31/01/2023
I’m so scared to share this , but I must be seen and let this story be free.
**And as a housekeeping for this post, I want to share that I’m not open to any health advice, comments or questions about my health because I’ve done and been don my own journey these last months.
**
It’s been eight months since I’ve seen my blood drip onto my legs.
Frozen, absence, sadness, holding, grief … it has been all of these feelings.
And no, I’m not pregnant in my womb.
My blood left me because I haven’t been fully grounded and I traveled for far too long.
This is a love letter of self compassion for my womb and for my emotional nourishment.
Oh how I’ve missed you.
Oh how I’ve shamed you
Oh how I’ve held in.
Oh how I’ve judged you for being something that I’m not.

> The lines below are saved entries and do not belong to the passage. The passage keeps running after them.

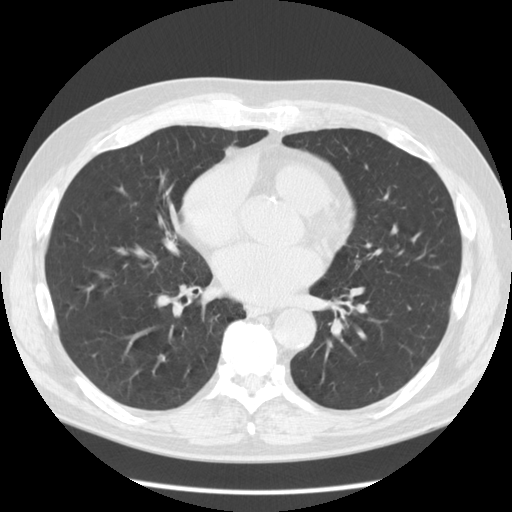
Chest CT (low-dose screening protocol), one axial image. Second screening round (one year after baseline). Lung window (W 1500 / L -600 HU). 2.5 mm slice thickness. Standard (soft-tissue) reconstruction kernel (STANDARD). Slice 74 of 133 in the series. 512 × 512 image matrix, field of view 360 × 360 mm. Male participant, aged 60 years at enrolment. Former smoker at enrolment.
• Expert reader's lesion annotation, bounding box (x1, y1, x2, y2) in pixels: (145, 343, 178, 376).
• Screening reader's record for this exam: no non-calcified nodule ≥4 mm recorded.
• Official screen result: negative screen, minor abnormalities not suspicious for lung cancer.
• Participant outcome: lung cancer diagnosed 689 days after this screen (after the third annual screen) — squamous cell carcinoma, clear cell type, right lower lobe, stage IV (AJCC 6th edition), 12 mm at pathology.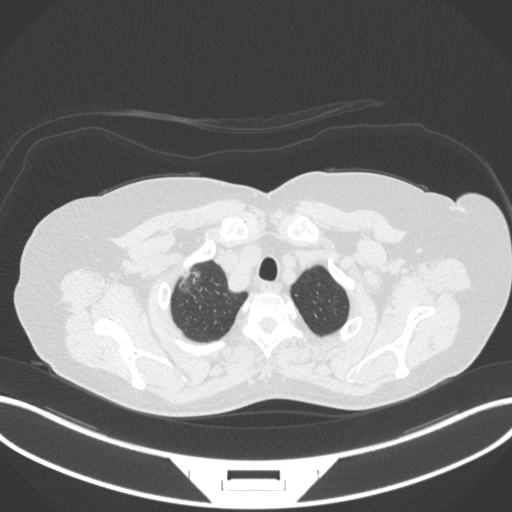
Chest CT, one axial slice; reconstruction kernel B31f; 120 kVp; lung window (W 1500 / L -600 HU); 512 × 512 image matrix, field of view 400 × 400 mm. Patient: female, 62 years. Case-level facts recorded for this patient, not image findings: clinical TNM (as recorded): T1c N0 M0.
Annotated regions visible in this slice (bounding box drawn by a radiologist):
- lung tumour (recorded histology: adenocarcinoma): bounding box [x1, y1, x2, y2] px = [176, 265, 210, 300]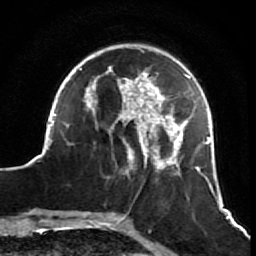
Breast MRI (dynamic contrast-enhanced), one axial slice; slice 19 of 64 in the series (ordered by position); cropped to one breast; dynamic contrast-enhanced series, time point 2 of 7 at this slice position (early post-contrast); 1.5 T; TE 2.6 ms, TR 5.7 ms; 256 × 256 image matrix. Female patient.
Outlined on this slice (semi-automatic segmentation, software-assisted and operator-edited):
- enhancing-tissue mask used for the functional tumour volume (all voxels passing the contrast-enhancement thresholds inside the analysis volume; usually the tumour): box from (x=42, y=48) to (x=217, y=198) px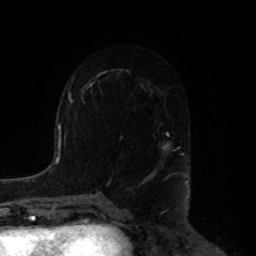
Breast MRI, one axial slice; slice 50 of 80 in the series (ordered by position); cropped to one breast; dynamic contrast-enhanced series, time point 2 of 8 at this slice position (early post-contrast); 1.5 T; TE 4.2 ms, TR 7 ms; 2 mm slice thickness; 256 × 256 image matrix, field of view 180 × 180 mm. Female patient.
Outlined on this slice (semi-automatically segmented with operator editing):
- enhancing-tissue mask used for the functional tumour volume (all voxels passing the contrast-enhancement thresholds inside the analysis volume; usually the tumour): box from (x=150, y=132) to (x=183, y=175) px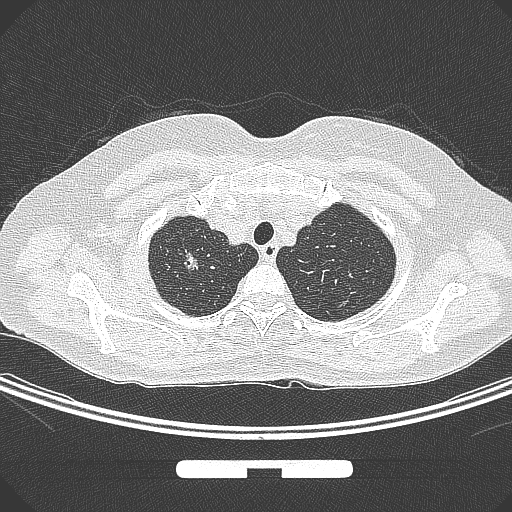
Chest CT, one axial slice. Position 256 of 295 along the scan axis. Lung window (W 1500 / L -600 HU). 1 mm slice thickness. 512 × 512 image matrix, field of view 369 × 369 mm. Patient: female, 58 years. From the clinical record (not read from this slice): clinical TNM (as recorded): T1b N0 M0.
Structures marked on this image (rectangle marked by the reading radiologist):
- lung tumour (recorded histology: adenocarcinoma): bounding box <177,247,201,276> (left, top, right, bottom; pixels)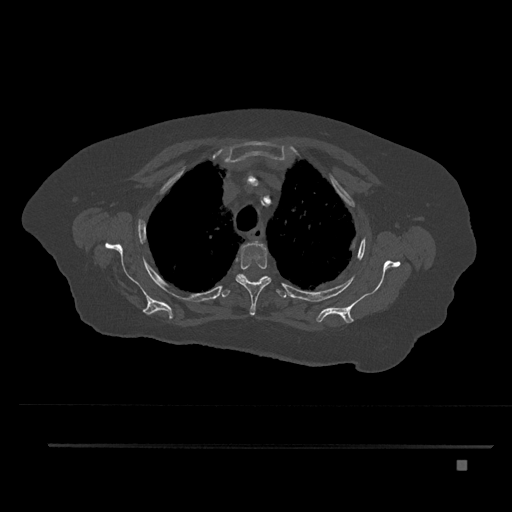
CT including the spine, one axial slice. Position 631 of 797 along the scan axis. Reconstruction kernel Br40s/3. Bone window (W 1800 / L 400 HU). 0.5 mm slice thickness. 512 × 512 image matrix, field of view 437 × 437 mm. Patient: female, 76 years. Case-level facts recorded for this patient, not image findings: primary cancer: lung; vertebrae with lytic lesions (as recorded): T11, L3.
Outlined on this slice (semi-automatic segmentation, software-assisted and operator-edited):
- T2 vertebra: bounding box <255,241,259,243> (left, top, right, bottom; pixels)
- T3 vertebra: <235,241,271,316>
- T4 vertebra: <220,274,287,298>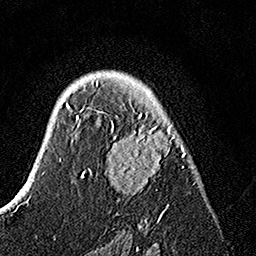
Breast MRI, one axial slice; position 96 of 160 along the scan axis; cropped to one breast; dynamic contrast-enhanced series, time point 2 of 7 at this slice position (early post-contrast); 1.5 T; TE 3.5 ms, TR 7.2 ms; 1 mm slice thickness; 256 × 256 image matrix, field of view 165 × 165 mm. Female patient.
Annotated regions visible in this slice (semi-automatic segmentation, software-assisted and operator-edited):
- enhancing-tissue mask used for the functional tumour volume (all voxels passing the contrast-enhancement thresholds inside the analysis volume; usually the tumour): bounding box [x1, y1, x2, y2] px = [82, 81, 186, 225]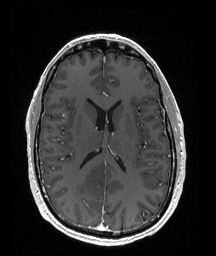
Brain MRI from a brain-tumour surgery series, one axial slice. Slice 81 of 176 in the series (ordered by position). T1-weighted post-contrast. 1 mm slice thickness. 216 × 256 image matrix. Case-level facts recorded for this patient, not image findings: histopathology: Oligodendroglioma; WHO grade: 2; IDH mutation: yes; tumour location: Right Parietal.
Structures marked on this image (expert manual segmentation):
- tumour: bounding box [x1, y1, x2, y2] px = [70, 166, 111, 196]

I want to feel you, expand more, release more
Be exactly who you are
I know your here
I reclaim all parts of you
To feel healing
To be restored
To be a guide though the darkness
To shine deeper into the human that you are
To move and remind me to listen to my inner voice
To cry each day to find your revealing
Cultivating the spirit of your roots
No longer suppressing, only giving you the space to simply be as you be
I am sorry for all of the times that I didn’t let you ne raw, wild, and free
For the space that left me and wanted to return towards me, to feel my own energy, presence, and intuition.
I no longer fill you with anger and sadness, and I vow to give you all the love and compassion that you desire & need to root into your deepest belonging.
I love you my beloved womb, and I’m always here for you.
I’m here for your evolutionary healing with the earth, and with your sacred body vessel and most importantly, the soul that which you breathe and the medicine that you give life into me
Photos: not direct order.. but showing and sharing my blood when she was here vs when I was crying today vs. when I was sunning my naked body and sitting on the earth and feeling yummy.